Work item: A verbatim copy of the line containing "responsables" and all lines after it, up to and including the final line of the records, is the only acceptable output.

Available data:
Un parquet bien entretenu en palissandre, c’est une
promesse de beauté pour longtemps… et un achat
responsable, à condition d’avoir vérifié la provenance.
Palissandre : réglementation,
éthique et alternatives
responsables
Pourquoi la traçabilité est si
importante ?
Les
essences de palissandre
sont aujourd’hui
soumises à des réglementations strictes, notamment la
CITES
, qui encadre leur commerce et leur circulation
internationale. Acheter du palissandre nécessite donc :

Exercise output:
responsables
Pourquoi la traçabilité est si
importante ?
Les
essences de palissandre
sont aujourd’hui
soumises à des réglementations strictes, notamment la
CITES
, qui encadre leur commerce et leur circulation
internationale. Acheter du palissandre nécessite donc :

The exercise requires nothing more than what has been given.